→ ARTICLE
* Begin *

GROSS: I want to ask you about something in your background that I have a feeling has some connection to the work you're doing now and the philosophy that you take. You grew up in China, where your parents were Methodist missionaries. And I believe it was the beginning of World War II. You and all the students and teachers from your school were taken prisoners in a Japanese concentration camp after Japan invaded China. Did you have experiences in this concentration camp that helped you do the work that you're doing now in some way or understand how you should be doing it?

PREVITE: Well, I didn't think of that until much later. But I think a lot of what I do at the youth center is very similar to what our teachers marched - that were marched off to prison camp with us. We had these marvelous, Victorian schoolmarm missionary teachers in our school that were marched off with us. We didn't see our parents for five and a half years, so you've got a whole school of children with no parents. And they seem to know instinctively what to do with kids in a prison camp. It was the most astonishing thing.

GROSS: Well, who did - the teachers?

PREVITE: The teachers did. The teachers did. And here were guard dogs and electrified wires and bayonet practice and all this - all the other horrors of war that no child should ever know. And these teachers would say - they didn't say it this way, but it was - they made a very predictable atmosphere. We knew when we'd get up in the morning. Does that sound like what I said to you a bit ago?

GROSS: Exactly.

PREVITE: We knew when we would get up in the morning. We'd hear Ms. Start (ph) come in to nudge us all to get up. We knew when we had to scrub our little portion of floor that was around our steamer trunks. We slept on steamer trunks. There were no beds. We knew when we were going to march off to eat. And the teachers insisted that we were going to continue with school, even though it meant sitting on the floor or sitting on the steamer trunks and using slates and a piece of chalk to do our school work. And there was a very comfortingly predictable structure. And, of course, absolutely, God was going to take care of us. There was no question about that, so that was a very comforting thing. They surrounded us with a world that we knew what to expect, despite Japanese guard dogs and Japanese bayonet practice around us. And I think I'd do much of the same thing at the youth center.

GROSS: What kind of expectations of your behavior did the teachers have while you were in the concentration camp?

PREVITE: Oh, oh. Well, our teachers - we were growing up in the time of Princess Elizabeth and Princess Margaret Rose, who were the princesses of - in Buckingham Palace. I was born British, so these were great characters in our life. And our teachers said, you will sit up straight with your backs up straight at the dining hall, where you might be eating slop out of a tin can. And they said, there is not one set of rules for Buckingham Palace or outside world and another set of rules for the Weihsien concentration camp. So we had to have rules and manners just like Princess Margaret Rose and Princess Elizabeth, even in the confines of a Japanese prison camp.

* End *

(Stored entries)
* Begin *

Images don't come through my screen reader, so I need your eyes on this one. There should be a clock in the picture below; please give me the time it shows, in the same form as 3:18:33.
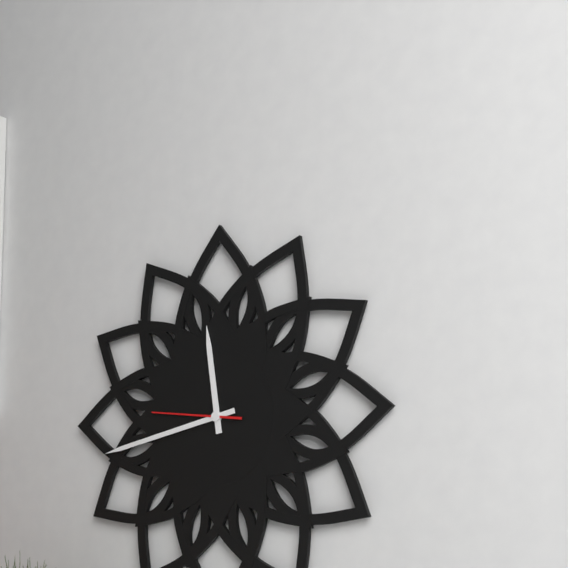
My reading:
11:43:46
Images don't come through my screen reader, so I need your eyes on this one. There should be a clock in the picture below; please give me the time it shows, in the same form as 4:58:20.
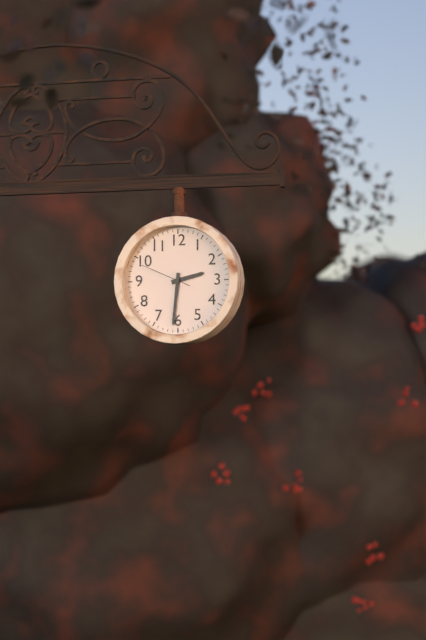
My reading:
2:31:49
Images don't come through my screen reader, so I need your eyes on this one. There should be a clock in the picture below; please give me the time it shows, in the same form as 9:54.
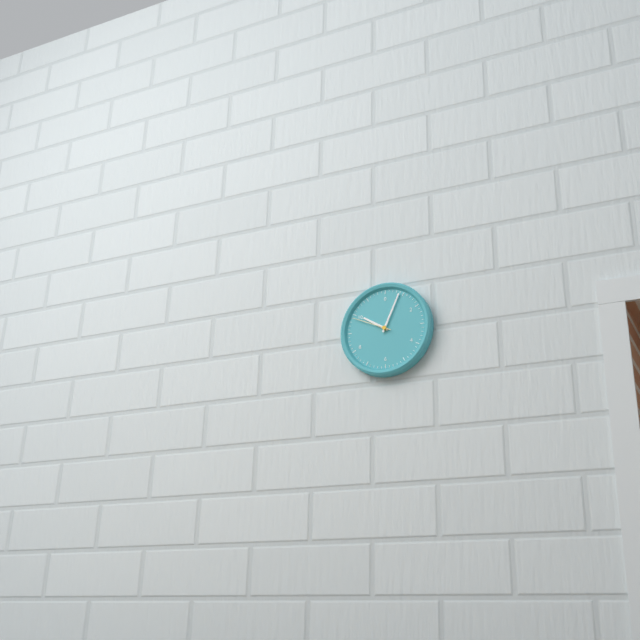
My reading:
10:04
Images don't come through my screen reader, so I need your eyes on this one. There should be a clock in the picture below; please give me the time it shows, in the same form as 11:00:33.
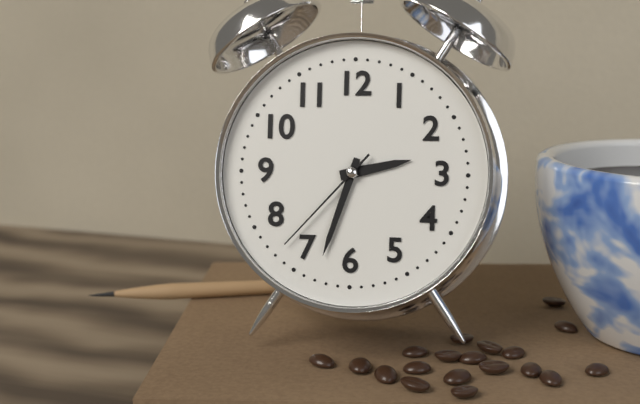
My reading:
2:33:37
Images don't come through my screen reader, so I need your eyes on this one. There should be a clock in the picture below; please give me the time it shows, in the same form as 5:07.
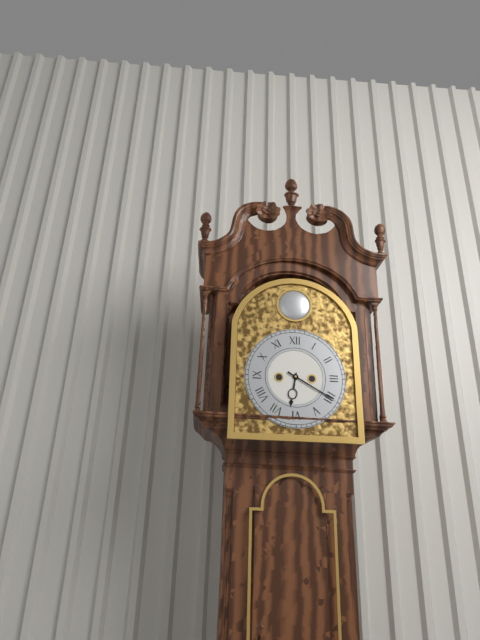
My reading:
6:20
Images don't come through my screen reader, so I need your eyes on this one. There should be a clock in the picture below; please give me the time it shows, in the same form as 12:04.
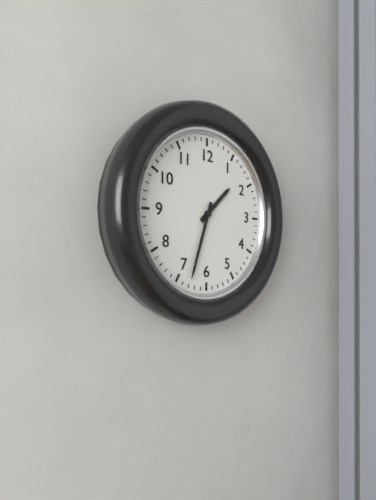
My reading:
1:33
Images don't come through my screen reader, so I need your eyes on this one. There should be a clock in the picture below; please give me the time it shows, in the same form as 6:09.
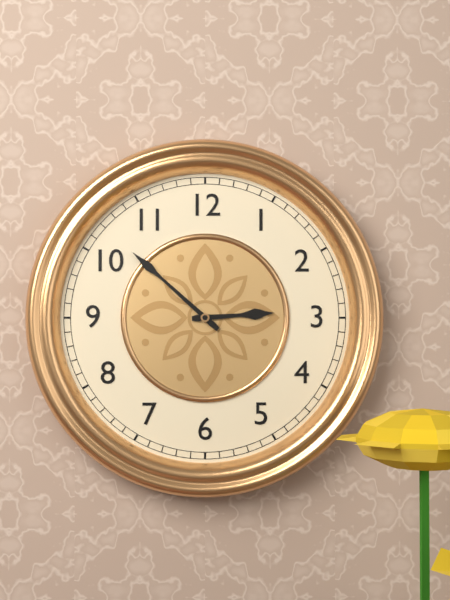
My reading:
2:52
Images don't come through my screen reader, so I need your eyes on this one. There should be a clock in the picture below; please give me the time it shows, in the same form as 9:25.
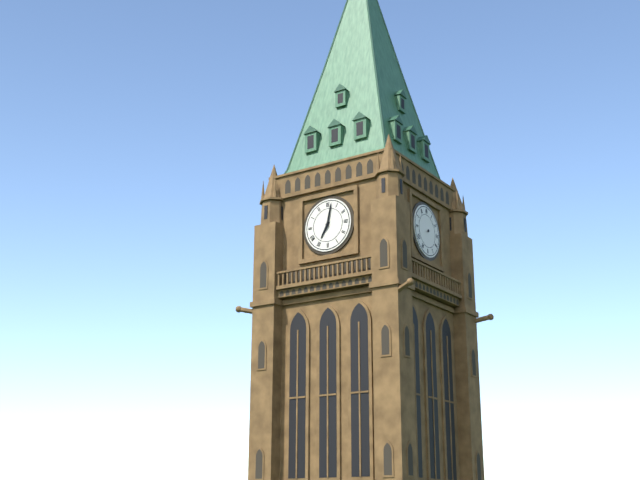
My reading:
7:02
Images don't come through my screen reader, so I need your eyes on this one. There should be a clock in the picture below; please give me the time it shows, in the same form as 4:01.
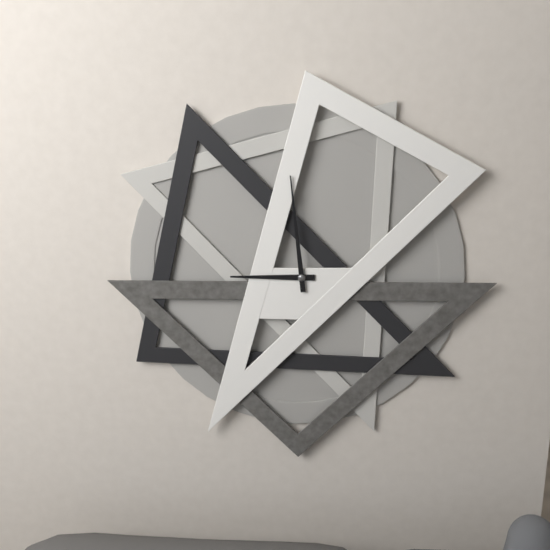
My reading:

* End *
* Begin *

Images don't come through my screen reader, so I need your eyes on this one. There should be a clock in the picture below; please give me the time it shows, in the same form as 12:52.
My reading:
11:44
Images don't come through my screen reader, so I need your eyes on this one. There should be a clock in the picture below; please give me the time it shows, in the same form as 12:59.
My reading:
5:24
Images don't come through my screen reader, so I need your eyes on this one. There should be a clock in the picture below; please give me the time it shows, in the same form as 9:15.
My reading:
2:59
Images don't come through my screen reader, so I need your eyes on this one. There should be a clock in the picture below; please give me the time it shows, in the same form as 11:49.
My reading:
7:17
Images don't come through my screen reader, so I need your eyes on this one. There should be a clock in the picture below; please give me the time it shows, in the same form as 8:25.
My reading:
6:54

* End *

→ PROBLEMS
• A. In the interview about the Weihsien camp, how long did the children go without seeing their parents?
• B. Please pick up the interview about the Weihsien camp after its final line and carry it on.
None of these entries is needed.

→ EXPECTED OUTPUTS
• A. Five and a half years.

• B.
BIANCULLI: Mary Previte from conversations recorded with Terry Gross in 1993 and 1994. More after a break.

This is FRESH AIR.

(SOUNDBITE OF RANKY TANKY'S "FREEDOM")

BIANCULLI: This is FRESH AIR. Let's get back to Terry's conversations from 1993 and 1994 with children's advocate Mary Previte, who died last month at age 87.

(SOUNDBITE OF ARCHIVED NPR BROADCAST)

GROSS: You are from such an incredibly different world than the world that you work in now. I mean, you are the child of missionary parents. You grew up in China, where your parents were Methodist missionaries. You went to a kind of fine and very strict school for the children of missionaries. Then, as we'll get to in a second, you spent several years in a Japanese concentration camp. Do you tell the young people at the detention center about your experiences in the concentration camp?

PREVITE: Sometimes, I do. They're absolutely fascinated.

GROSS: What do you tell them about it?

PREVITE: Well, the whole story. Sometimes, we'll sit down in a whole group, and I'll tell them the whole story, and they will just be fascinated. I was sort of a born storyteller, so I love to go and tell them stories, and often, they're stories about me.

GROSS: One of the stories I bet the young people really want to hear about you has to do with how you lost your hand.

PREVITE: That will shut them down to complete quiet when I tell them how I lost my hand in an accident. And all of a sudden, it's like I broke a code. You don't talk about somebody has one hand or some, you know, something that makes them quite different. So when I open the door - oh, well now, that is - it's just mass quiet. And this is how I'll tell the story.

GROSS: Well, let me stop you.

PREVITE: Go ahead.

GROSS: Before you do, I just want to say you are wearing a short-sleeve, red and white polka dot dress today, and your arm is severed a little above the wrist.

PREVITE: The wrist.

GROSS: And you're not wearing a prosthetic device to cover up the fact that you're missing a hand. It's - you know, if you look at you in a short-sleeve dress, it's obvious.

PREVITE: Very obvious.

GROSS: Right. So for a young person who's meeting you for the first time, they're going to notice that.

PREVITE: Sure.

GROSS: So - and as you said, they're not going to ask about it because you don't do that. So how do you bring it up?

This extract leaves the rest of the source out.